* [Extracted text]

★ ★ ★

Medtech Global gains further funding for clinical trial of telehealth technology

Auckland, June 24 2014 - Medtech Global has gained a further funding grant of just over $1.6 million to progress with the Australian-based clinical trial of its VitelMed telehealth technology for the remote monitoring of chronic heart failure (CHF) patients.

The Victorian Government’s grant (A$1.5m) will enable Medtech to take VitelMed to the validation stage of the Health Market Validation Program (Health MVP) in Victoria.

The Health MVP is an A$15 million Victorian Government program to promote demand-driven innovation in Victoria's healthcare system. The Health MVP uses an international best practice model for targeting innovative technology to improve healthcare service delivery.

The Health MVP partners Victorian health agencies with innovative small-to-medium enterprises (SMEs). Together, SMEs and health agencies work to improve health service delivery by developing new, market-ready technology. Medtech’s Australian base is in South Melbourne.

The funding announcement follows the assessment and approval of Medtech’s recent feasibility study conducted with MEPACS, a service unit of Peninsula Health based in Victoria. Medtech will partner with Peninsula Health to develop a remote monitoring system for chronic heart failure patients to automatically report personal health data to their health service via the internet or portable smart devices.

Medtech chief executive Vino Ramayah says the validation stage will investigate a method of remote monitoring for CHF patients to automatically report (in real time) personal health data to clinicians, via the internet or portable smart devices.

“This will enable CHF patients to remain in their home for longer and reduce periods of hospitalisation,” explains Mr Ramayah. “It will also enable access to healthcare through teleheath.

“This project will provide a proving ground for reducing the cost of healthcare for CHF patients particularly in Victoria but also worldwide. The VitelMed technology solution used for this CHF telehealth will be useful for the management of other chronic diseases in future.”

Mr Ramayah says the VitelMed CHF solution is able to bridge the gap between primary and secondary healthcare by maintaining a continuum of care using universal technology.

Mr Rama Kumble, Medtech’s chief technology officer, says the key innovation of the VitelMed cloud-based technology is in enabling clinicians to provide targeted care at the point of need; providing the right care at the right time.

“Using commercially-available, popular medical devices, tablets and mobile phones has made our solution affordable and commercially sustainable. The technology enables patients’ involvement in self-care with a simple user interface,” says Mr Kumble.

Medtech is known for its innovation in many areas including practice management solutions, patient portals, shared electronic health records (www.medtechglobal.com) and telehealth.

★ ★ ★

(Records from a data source)
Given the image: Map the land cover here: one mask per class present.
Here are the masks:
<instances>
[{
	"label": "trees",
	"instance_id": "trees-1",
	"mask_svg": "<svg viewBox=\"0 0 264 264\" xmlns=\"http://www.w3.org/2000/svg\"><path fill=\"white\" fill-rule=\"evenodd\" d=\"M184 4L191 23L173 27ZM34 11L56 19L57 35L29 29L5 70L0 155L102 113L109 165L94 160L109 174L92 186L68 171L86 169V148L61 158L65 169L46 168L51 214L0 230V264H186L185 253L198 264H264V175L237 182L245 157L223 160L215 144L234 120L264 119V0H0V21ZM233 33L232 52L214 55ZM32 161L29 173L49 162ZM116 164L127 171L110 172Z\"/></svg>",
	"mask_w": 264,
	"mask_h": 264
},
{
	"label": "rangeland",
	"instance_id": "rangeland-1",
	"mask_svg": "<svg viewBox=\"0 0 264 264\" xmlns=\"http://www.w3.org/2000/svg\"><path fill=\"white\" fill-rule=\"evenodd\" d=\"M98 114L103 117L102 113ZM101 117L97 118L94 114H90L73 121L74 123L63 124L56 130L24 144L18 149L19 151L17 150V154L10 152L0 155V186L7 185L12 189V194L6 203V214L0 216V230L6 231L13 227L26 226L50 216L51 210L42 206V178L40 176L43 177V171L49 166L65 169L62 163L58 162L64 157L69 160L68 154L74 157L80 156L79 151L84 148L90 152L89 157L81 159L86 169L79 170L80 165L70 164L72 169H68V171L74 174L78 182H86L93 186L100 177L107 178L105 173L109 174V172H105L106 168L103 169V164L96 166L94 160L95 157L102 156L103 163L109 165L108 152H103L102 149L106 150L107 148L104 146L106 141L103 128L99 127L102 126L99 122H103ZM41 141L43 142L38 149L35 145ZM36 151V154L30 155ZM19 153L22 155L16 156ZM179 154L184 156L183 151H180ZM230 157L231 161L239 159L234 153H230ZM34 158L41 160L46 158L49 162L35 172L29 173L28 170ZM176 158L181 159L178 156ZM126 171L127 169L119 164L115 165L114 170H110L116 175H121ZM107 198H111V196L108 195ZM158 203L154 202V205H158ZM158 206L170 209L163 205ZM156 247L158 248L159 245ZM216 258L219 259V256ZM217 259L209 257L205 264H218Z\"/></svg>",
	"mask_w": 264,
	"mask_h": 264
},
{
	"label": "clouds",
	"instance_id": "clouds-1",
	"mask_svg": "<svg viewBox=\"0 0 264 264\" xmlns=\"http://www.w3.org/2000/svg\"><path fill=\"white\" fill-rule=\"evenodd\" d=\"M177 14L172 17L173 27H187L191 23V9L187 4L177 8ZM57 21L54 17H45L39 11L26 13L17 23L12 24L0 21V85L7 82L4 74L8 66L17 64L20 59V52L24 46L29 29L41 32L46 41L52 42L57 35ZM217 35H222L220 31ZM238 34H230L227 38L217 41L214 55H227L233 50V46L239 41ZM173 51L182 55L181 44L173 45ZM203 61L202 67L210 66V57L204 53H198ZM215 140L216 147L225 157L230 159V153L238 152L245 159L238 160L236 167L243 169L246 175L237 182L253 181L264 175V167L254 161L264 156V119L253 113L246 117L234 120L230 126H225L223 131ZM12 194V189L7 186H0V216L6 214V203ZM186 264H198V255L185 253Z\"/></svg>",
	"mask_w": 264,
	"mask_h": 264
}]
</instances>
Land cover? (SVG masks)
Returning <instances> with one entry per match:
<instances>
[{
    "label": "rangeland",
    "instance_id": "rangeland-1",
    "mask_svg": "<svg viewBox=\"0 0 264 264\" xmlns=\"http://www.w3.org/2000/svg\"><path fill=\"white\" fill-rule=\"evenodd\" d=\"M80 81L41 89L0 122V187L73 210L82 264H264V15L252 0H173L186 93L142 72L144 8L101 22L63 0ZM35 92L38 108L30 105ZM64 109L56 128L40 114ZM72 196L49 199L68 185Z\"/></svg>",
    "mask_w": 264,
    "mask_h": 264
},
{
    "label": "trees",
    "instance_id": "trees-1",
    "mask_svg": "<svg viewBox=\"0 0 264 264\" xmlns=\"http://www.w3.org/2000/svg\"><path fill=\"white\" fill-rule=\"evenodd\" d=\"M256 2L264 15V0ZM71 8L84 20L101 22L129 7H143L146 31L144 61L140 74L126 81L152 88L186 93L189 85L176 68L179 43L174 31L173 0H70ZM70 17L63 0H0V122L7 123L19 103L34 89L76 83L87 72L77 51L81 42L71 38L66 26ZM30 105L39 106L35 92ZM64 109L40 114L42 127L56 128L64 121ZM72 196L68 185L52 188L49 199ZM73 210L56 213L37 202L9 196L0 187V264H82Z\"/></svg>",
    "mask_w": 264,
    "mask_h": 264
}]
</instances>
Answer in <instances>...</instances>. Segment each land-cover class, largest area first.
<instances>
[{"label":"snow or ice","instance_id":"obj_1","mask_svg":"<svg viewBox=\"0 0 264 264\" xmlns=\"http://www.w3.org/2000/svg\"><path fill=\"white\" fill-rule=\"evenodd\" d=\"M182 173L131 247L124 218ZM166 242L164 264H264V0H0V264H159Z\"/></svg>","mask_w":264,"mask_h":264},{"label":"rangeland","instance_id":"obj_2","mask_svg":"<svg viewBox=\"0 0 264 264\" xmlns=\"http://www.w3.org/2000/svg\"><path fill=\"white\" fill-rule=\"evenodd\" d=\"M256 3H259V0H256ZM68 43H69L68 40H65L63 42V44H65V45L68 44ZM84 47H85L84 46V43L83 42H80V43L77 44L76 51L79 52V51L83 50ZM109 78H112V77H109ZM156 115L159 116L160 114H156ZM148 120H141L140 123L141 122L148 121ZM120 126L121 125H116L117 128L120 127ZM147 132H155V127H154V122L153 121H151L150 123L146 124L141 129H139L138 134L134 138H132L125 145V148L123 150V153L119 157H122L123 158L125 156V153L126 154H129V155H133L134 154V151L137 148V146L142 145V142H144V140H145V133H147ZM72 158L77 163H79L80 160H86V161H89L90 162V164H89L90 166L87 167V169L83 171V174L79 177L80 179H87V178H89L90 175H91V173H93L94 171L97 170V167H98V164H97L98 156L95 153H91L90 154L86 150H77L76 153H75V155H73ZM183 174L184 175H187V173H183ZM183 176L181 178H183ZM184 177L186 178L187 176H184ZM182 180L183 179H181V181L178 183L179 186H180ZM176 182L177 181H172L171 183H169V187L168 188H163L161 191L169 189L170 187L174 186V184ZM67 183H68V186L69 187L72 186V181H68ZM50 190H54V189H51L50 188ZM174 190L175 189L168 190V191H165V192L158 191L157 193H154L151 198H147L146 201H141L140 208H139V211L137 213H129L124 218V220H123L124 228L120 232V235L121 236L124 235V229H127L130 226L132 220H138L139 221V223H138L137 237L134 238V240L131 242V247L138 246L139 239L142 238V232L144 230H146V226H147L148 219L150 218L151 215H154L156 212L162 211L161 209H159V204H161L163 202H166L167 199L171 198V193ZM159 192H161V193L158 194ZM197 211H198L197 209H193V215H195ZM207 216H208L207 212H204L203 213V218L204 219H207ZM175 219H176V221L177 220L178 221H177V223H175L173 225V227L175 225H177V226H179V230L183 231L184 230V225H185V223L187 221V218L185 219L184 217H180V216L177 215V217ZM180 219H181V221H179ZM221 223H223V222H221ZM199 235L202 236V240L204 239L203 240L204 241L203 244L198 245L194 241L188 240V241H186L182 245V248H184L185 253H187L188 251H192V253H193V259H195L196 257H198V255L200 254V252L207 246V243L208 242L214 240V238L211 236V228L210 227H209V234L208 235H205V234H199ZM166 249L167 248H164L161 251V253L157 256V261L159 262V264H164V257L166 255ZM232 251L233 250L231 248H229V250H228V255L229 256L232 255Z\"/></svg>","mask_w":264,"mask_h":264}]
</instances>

★ ★ ★

* [Tasks to perform]
1. Answer these questions from the article on Medtech Global's telehealth funding.
(a) Where is Medtech's Australian base?
(b) How much money does the Victorian Government program behind the Health MVP involve?
(c) Who is Medtech's chief technology officer?
2. Translate this sentence from the article on Medtech Global's telehealth funding into French: "The Health MVP partners Victorian health agencies with innovative small-to-medium enterprises (SMEs)."

* [List of answers]
1.
(a) South Melbourne
(b) A$15 million
(c) Rama Kumble

2. Le Health MVP associe des organismes de santé du Victoria à des petites et moyennes entreprises (PME) innovantes.